A diario se escucha que no hay culpables por delitos asociados a la corrupción; que nadie paga ni es condenado. Sin embargo, aquella verdad oculta otro concepto que golpea la institucionalidad: la falta de culpables implica, también, la falta de inocentes. Se consagra de esta manera el estado de sospecha general, construido con paciencia de orfebre por el más rancio kirchnerismo cuando instaló el descrédito a la Justicia, la denostación de sus decisiones y la denigración de los hechos.

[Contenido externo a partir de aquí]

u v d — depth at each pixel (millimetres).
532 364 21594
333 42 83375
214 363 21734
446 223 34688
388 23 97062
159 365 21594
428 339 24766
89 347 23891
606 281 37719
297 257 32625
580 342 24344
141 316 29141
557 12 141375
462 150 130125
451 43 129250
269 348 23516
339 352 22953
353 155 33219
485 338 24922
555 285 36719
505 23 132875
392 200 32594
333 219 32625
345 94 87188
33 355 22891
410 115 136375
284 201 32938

Hay un elemento más. El kirchnerismo se encuentra parado frente a una enorme paradoja: necesita que la sociedad considere justa una sentencia emanada de una Justicia a cuyo descrédito este grupo aportó como nadie. El problema es que el Poder Judicial, clave para la vida democrática, ha sido dinamitado en su estructura cimental desde hace años por cañonazos surgidos desde sus las filas del oficialismo. Se demolió la credibilidad de muchos de sus integrantes. ¿Cómo lograr que esas palabras de sentencia de apuro ahora sean respetadas por una sociedad hastiada?
El kirchnerismo practicó un juego nocivo: “Todo lo que no se pueda conquistar se demoniza”. Justamente la Justicia está en ese lugar en el que la colocó gran parte de la clase política. Pero ahora ese poder demonizador necesita de la credibilidad de una de sus víctimas, los jueces y los fiscales, para despejar las dudas.
En un estudio sobre el Mecanismo de Seguimiento de la Implementación de la Convención Interamericana contra la Corrupción (Mesisic) de la Organización de los Estados Americanos (OEA), que en el país lo realizó el Foro de Estudios sobre la Administración de Justicia (Fores), se avanzó sobre este tema: “La Argentina vive un sistema disfuncional donde la realidad no corresponde con el mundo del derecho. El país tiene serios problemas de implementación de las normas anticorrupción -dicen las primeras letras del trabajo-.Tiene un sistema normativo muy aceptable para combatir y reprimir la corrupción. Pero no se cumple. En realidad, parecería que ha construido un sistema funcional a la corrupción, sea en forma deliberada, sea por omisiones o negligencias”.
La sociedad está exhausta y empieza a tomar cuerpo una realidad: no ha sido provechosa la vida de varios denunciantes de la corrupción. “¿Vale la pena?”, se preguntaba ayer el fiscal Carlos Stornelli en una conversación que mantuvo con otro colega. La palabra ha caído en una ciénaga, al punto que ya ni siquiera hay intenciones de pronunciarla. Y el silencio, se sabe, siempre es la peor solución.